-- Dataset extract follows --
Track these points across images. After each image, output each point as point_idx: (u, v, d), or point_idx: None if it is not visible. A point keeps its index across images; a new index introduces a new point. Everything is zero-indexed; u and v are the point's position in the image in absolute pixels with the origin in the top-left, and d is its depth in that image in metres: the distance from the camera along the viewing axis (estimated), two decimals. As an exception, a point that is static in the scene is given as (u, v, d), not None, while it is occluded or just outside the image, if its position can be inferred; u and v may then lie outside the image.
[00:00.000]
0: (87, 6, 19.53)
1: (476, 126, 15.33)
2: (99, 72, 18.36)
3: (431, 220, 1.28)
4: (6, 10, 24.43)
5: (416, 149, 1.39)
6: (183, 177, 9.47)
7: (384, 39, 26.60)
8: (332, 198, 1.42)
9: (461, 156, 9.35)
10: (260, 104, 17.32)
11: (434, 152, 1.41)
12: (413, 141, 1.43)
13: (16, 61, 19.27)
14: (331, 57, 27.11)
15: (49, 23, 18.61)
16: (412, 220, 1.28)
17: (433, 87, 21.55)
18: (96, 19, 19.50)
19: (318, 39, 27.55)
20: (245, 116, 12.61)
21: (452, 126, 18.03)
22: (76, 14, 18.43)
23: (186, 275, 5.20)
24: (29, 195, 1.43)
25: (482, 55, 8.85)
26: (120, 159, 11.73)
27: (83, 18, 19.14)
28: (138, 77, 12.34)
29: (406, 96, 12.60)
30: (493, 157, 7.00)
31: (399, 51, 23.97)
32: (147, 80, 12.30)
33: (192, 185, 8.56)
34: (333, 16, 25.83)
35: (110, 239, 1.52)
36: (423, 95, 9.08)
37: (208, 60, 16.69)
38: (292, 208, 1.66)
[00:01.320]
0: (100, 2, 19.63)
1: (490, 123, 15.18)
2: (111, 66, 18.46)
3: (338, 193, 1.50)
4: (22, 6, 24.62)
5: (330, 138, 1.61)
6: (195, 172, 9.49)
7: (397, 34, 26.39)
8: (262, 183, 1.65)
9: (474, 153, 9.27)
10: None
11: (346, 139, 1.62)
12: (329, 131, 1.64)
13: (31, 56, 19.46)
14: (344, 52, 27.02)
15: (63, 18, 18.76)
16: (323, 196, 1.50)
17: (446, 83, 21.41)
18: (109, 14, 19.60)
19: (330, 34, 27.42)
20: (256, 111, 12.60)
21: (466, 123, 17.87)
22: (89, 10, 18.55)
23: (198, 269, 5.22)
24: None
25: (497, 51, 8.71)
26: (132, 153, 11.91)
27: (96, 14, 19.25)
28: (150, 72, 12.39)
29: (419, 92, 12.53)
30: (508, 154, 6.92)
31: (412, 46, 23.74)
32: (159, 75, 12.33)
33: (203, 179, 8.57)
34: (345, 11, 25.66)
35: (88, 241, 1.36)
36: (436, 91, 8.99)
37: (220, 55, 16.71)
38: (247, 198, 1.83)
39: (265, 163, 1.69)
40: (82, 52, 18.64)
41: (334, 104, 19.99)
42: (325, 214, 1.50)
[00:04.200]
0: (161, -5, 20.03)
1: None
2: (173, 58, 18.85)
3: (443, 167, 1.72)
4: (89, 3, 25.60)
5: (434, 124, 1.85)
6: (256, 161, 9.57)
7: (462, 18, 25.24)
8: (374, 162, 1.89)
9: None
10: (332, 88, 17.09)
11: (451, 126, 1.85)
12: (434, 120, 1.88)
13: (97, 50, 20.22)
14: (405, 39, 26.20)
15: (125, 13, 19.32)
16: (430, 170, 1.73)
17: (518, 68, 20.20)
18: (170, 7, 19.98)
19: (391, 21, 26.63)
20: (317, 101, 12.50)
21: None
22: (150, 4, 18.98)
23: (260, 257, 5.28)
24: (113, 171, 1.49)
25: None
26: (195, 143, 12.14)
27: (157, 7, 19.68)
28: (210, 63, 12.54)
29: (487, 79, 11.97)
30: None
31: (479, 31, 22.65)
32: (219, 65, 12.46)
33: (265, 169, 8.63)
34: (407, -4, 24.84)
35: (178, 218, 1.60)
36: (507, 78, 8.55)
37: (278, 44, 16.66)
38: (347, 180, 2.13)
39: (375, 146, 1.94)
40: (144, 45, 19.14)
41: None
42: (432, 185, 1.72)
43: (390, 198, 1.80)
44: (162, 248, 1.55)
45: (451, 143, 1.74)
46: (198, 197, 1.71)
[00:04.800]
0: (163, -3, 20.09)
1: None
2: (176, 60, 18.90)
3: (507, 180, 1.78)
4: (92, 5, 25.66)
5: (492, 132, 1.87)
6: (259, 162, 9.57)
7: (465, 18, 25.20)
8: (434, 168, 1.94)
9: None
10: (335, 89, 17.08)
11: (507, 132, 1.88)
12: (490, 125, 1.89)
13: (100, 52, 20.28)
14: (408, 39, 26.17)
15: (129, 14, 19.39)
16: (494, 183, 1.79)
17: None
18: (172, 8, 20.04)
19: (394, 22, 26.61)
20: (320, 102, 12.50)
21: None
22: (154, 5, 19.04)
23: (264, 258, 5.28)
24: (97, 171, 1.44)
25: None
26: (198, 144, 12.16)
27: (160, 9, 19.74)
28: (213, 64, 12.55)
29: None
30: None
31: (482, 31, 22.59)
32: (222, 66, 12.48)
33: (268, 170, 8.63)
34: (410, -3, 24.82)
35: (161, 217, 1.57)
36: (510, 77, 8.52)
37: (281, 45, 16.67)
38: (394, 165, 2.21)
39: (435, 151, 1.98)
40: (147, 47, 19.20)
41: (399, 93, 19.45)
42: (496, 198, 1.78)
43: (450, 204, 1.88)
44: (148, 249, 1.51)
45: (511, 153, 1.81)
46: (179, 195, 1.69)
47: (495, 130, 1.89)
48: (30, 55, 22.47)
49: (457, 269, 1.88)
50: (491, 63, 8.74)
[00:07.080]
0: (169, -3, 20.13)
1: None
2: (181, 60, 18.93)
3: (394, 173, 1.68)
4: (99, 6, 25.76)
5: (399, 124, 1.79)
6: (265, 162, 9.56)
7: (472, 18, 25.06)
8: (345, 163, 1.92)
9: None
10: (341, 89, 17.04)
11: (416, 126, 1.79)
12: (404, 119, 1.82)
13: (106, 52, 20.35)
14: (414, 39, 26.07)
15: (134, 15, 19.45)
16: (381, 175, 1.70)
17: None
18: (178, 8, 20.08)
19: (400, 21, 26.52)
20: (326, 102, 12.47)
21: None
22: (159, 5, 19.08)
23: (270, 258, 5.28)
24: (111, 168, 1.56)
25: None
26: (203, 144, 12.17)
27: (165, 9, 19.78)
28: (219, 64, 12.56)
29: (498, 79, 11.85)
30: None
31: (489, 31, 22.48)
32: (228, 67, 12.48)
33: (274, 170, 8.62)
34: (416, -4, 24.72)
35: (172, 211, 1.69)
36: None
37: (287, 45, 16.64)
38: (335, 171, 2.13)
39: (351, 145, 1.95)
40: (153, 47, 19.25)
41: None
-- Dataset extract concluded --
Directions for this task:
Nothing but the lines from the one containing "46: (198, 197, 1.71)" to the end of the records above should appear, each copied exactly.

Answer section:
46: (198, 197, 1.71)
[00:04.800]
0: (163, -3, 20.09)
1: None
2: (176, 60, 18.90)
3: (507, 180, 1.78)
4: (92, 5, 25.66)
5: (492, 132, 1.87)
6: (259, 162, 9.57)
7: (465, 18, 25.20)
8: (434, 168, 1.94)
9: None
10: (335, 89, 17.08)
11: (507, 132, 1.88)
12: (490, 125, 1.89)
13: (100, 52, 20.28)
14: (408, 39, 26.17)
15: (129, 14, 19.39)
16: (494, 183, 1.79)
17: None
18: (172, 8, 20.04)
19: (394, 22, 26.61)
20: (320, 102, 12.50)
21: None
22: (154, 5, 19.04)
23: (264, 258, 5.28)
24: (97, 171, 1.44)
25: None
26: (198, 144, 12.16)
27: (160, 9, 19.74)
28: (213, 64, 12.55)
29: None
30: None
31: (482, 31, 22.59)
32: (222, 66, 12.48)
33: (268, 170, 8.63)
34: (410, -3, 24.82)
35: (161, 217, 1.57)
36: (510, 77, 8.52)
37: (281, 45, 16.67)
38: (394, 165, 2.21)
39: (435, 151, 1.98)
40: (147, 47, 19.20)
41: (399, 93, 19.45)
42: (496, 198, 1.78)
43: (450, 204, 1.88)
44: (148, 249, 1.51)
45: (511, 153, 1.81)
46: (179, 195, 1.69)
47: (495, 130, 1.89)
48: (30, 55, 22.47)
49: (457, 269, 1.88)
50: (491, 63, 8.74)
[00:07.080]
0: (169, -3, 20.13)
1: None
2: (181, 60, 18.93)
3: (394, 173, 1.68)
4: (99, 6, 25.76)
5: (399, 124, 1.79)
6: (265, 162, 9.56)
7: (472, 18, 25.06)
8: (345, 163, 1.92)
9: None
10: (341, 89, 17.04)
11: (416, 126, 1.79)
12: (404, 119, 1.82)
13: (106, 52, 20.35)
14: (414, 39, 26.07)
15: (134, 15, 19.45)
16: (381, 175, 1.70)
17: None
18: (178, 8, 20.08)
19: (400, 21, 26.52)
20: (326, 102, 12.47)
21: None
22: (159, 5, 19.08)
23: (270, 258, 5.28)
24: (111, 168, 1.56)
25: None
26: (203, 144, 12.17)
27: (165, 9, 19.78)
28: (219, 64, 12.56)
29: (498, 79, 11.85)
30: None
31: (489, 31, 22.48)
32: (228, 67, 12.48)
33: (274, 170, 8.62)
34: (416, -4, 24.72)
35: (172, 211, 1.69)
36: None
37: (287, 45, 16.64)
38: (335, 171, 2.13)
39: (351, 145, 1.95)
40: (153, 47, 19.25)
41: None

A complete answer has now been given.